I wasn't able to reply earlier but here is another angle on the question that goes along with what Kalosyni wrote:
As I see it, the core of Epicurean philosophy that gives life to all the rest of it is the "worldview" of how the world operates without supernatural forces, how there is no life after death, and so on. Those are things that don't change no matter what circumstances you may be in.
The ethics, while it is what we use to make day to day decisions, is much more -- totally in fact -- contextual, and how to apply it is based on the circumstances you are in.
What I think waterholic is correctly noting is that social relationships have changed dramatically in 2000 years. The people we live right next door, even in the same building, are often not our closest friends or even known to us in many cases.
So when we talk about "the importance of friendship" it is natural that how we interact with the people who we consider to be our closest friends is going to be a lot different than the way people related in the past. The benefits we get from friendship may be the same, but the way we interact has changed dramatically.

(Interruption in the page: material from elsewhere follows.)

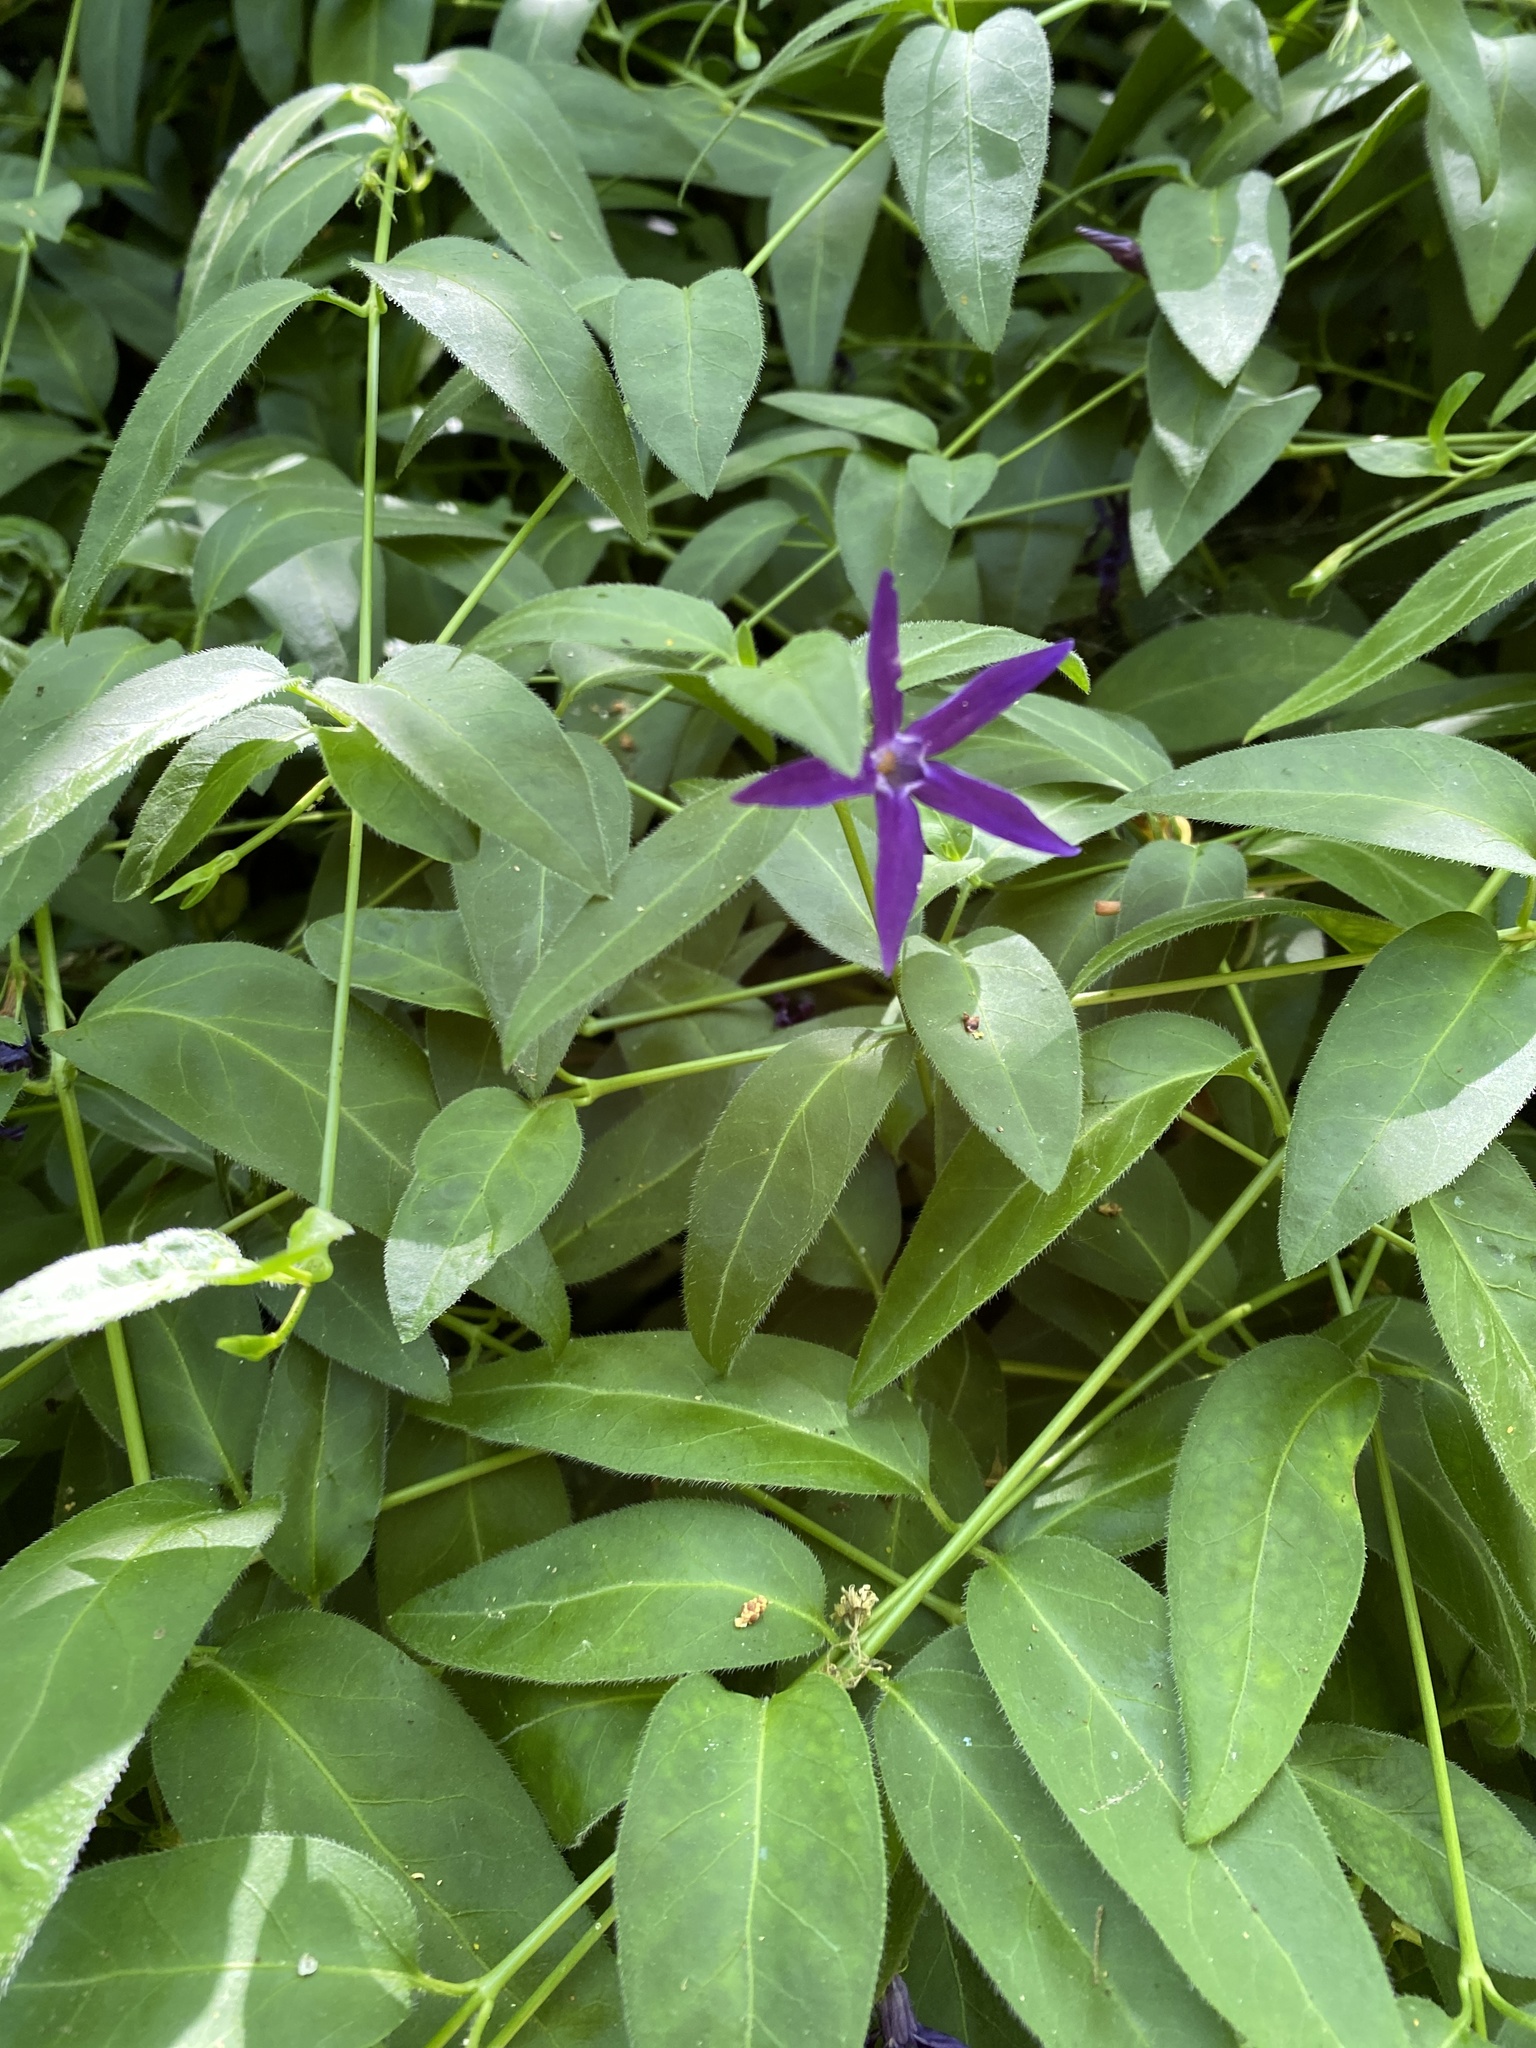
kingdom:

My point in this short post is that this should not be seen as a limitation of Epicurean philosophy as it is part of its flexibility -- the goal is PLEASURE - of which tranquility is hopefully a large part, but which we may have to dispense with for long periods if our circumstances require change.

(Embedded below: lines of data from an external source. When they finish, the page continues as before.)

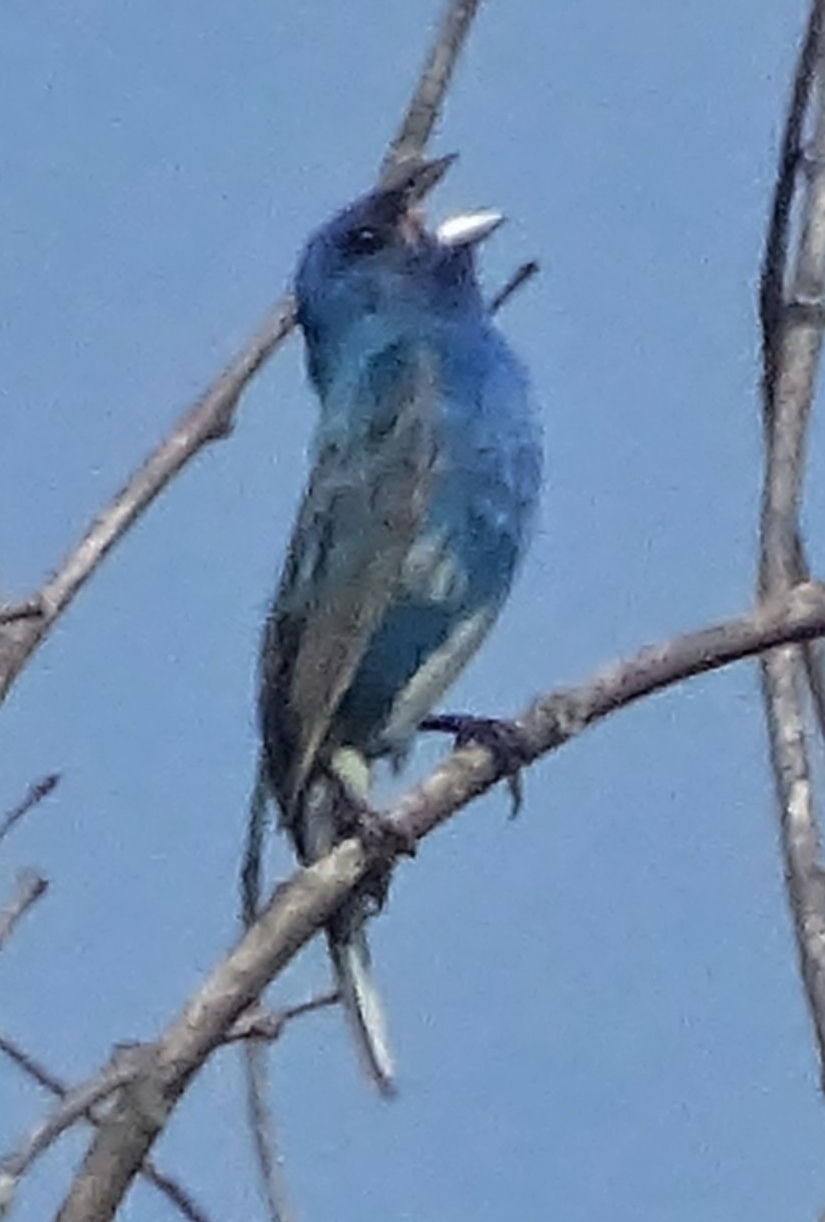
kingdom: Animalia
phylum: Chordata
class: Aves
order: Passeriformes
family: Cardinalidae
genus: Passerina
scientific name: Passerina cyanea
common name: Indigo bunting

So to echo Waterholic, how I choose and interact with my friends may be entirely different than the way it was done 20 years or 200 years or 2000 years ago. But the insight is Epicurus is that the goal is pleasure in a life that is all too short, and in which there are no divine gods or fate or ideal absolute virtues. If we start with that - which is the heart - then we can adapt Epicurus' suggestions as to how to live prudently to fit our own circumstances.